## Work to complete:
Please print, exactly, only the lines in the entries below from the line that has "right eye: (377, 226)" through the line that has "left eye: (342, 131)". Pictures don't go in.

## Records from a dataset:
● ● ● ● ●

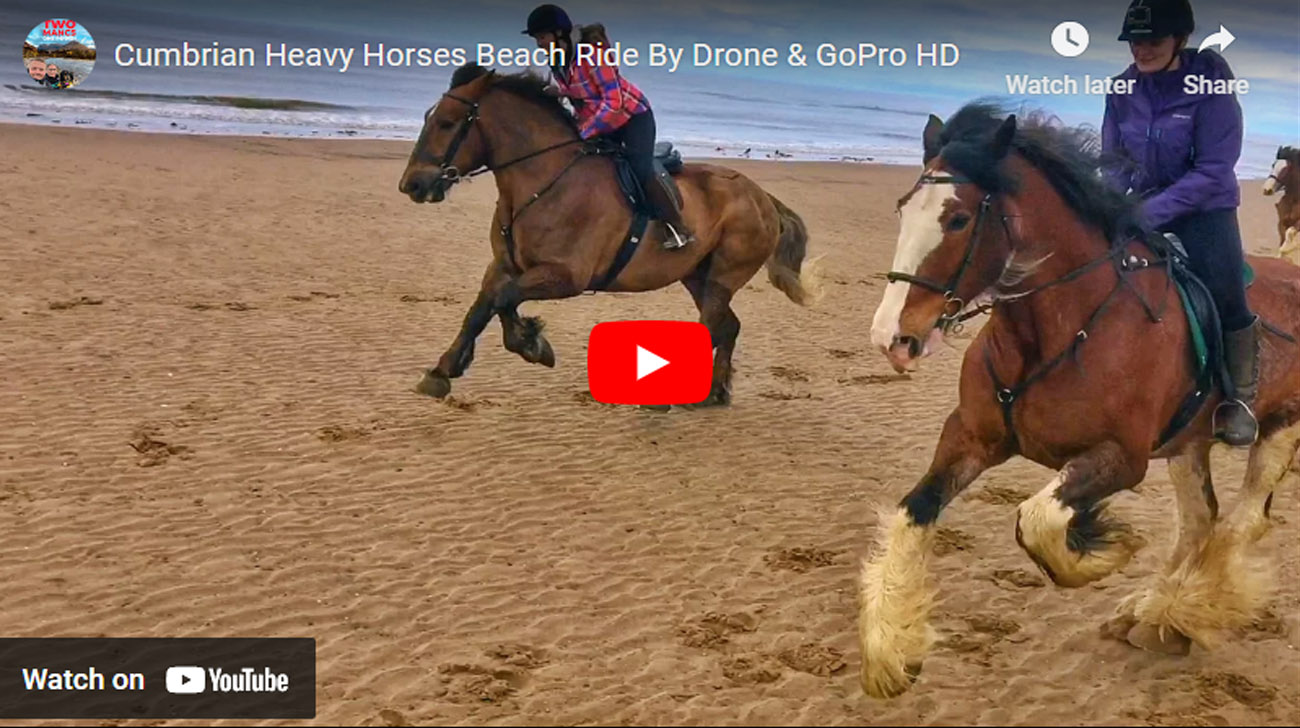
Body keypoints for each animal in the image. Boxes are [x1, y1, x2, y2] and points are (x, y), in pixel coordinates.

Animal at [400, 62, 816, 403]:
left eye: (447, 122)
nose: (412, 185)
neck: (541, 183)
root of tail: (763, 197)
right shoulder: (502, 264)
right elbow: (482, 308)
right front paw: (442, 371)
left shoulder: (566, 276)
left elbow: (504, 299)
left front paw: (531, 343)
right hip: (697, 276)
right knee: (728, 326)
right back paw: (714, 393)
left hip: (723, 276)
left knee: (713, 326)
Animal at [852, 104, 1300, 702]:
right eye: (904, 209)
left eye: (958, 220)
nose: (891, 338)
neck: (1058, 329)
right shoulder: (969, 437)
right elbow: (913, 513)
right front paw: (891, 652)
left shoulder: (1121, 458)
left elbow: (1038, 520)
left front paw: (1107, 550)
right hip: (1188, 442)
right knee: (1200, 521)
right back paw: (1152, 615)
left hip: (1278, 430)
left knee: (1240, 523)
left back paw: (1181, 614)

● ● ● ● ●

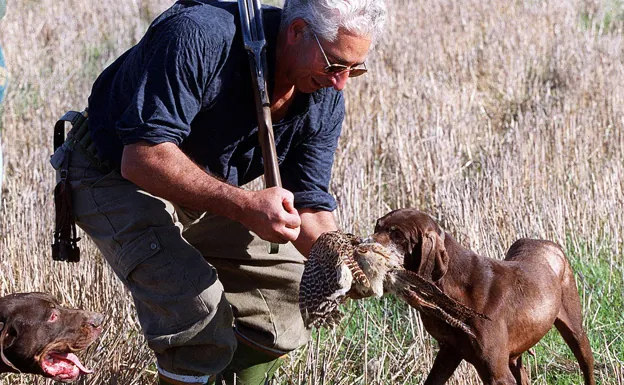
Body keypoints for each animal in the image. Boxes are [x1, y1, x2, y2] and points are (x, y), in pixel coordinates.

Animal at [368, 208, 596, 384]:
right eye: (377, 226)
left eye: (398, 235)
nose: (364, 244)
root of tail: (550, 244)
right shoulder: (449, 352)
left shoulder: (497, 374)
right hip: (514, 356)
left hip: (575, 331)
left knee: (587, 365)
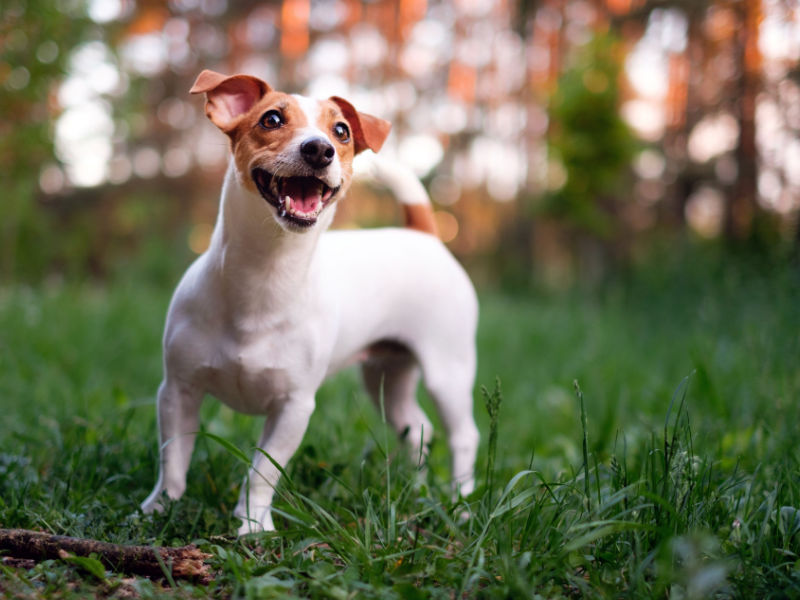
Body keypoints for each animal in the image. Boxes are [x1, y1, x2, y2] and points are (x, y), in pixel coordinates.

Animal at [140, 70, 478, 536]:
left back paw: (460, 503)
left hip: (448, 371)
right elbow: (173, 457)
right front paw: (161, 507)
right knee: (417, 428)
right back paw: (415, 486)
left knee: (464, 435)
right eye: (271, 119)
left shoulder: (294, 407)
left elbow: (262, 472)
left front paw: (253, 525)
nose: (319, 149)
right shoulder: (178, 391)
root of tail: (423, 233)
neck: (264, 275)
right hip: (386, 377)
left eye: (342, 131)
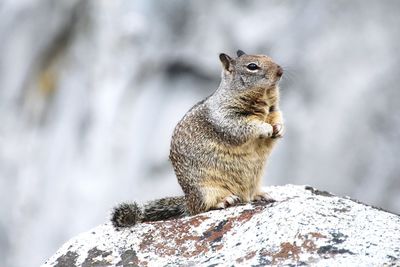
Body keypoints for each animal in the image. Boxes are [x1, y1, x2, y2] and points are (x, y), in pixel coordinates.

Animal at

● ● ● ● ●

## Response for this exercise:
right eye: (377, 226)
left eye: (398, 235)
nose: (364, 244)
root of tail: (550, 244)
right shoulder: (449, 352)
left shoulder: (497, 374)
right hip: (514, 356)
left hip: (575, 331)
left knee: (587, 365)
Body keypoints for each animal in the image. Boxes are [x1, y1, x2, y2] and points are (x, y), in pixel coordinates.

Animal at [140, 70, 478, 536]:
left back paw: (460, 503)
left hip: (448, 371)
right elbow: (173, 457)
right front paw: (161, 507)
right knee: (417, 428)
right back paw: (415, 486)
left knee: (464, 435)
right eye: (271, 119)
left shoulder: (294, 407)
left elbow: (262, 472)
left front paw: (253, 525)
nose: (319, 149)
right shoulder: (178, 391)
root of tail: (423, 233)
neck: (264, 275)
right hip: (386, 377)
left eye: (342, 131)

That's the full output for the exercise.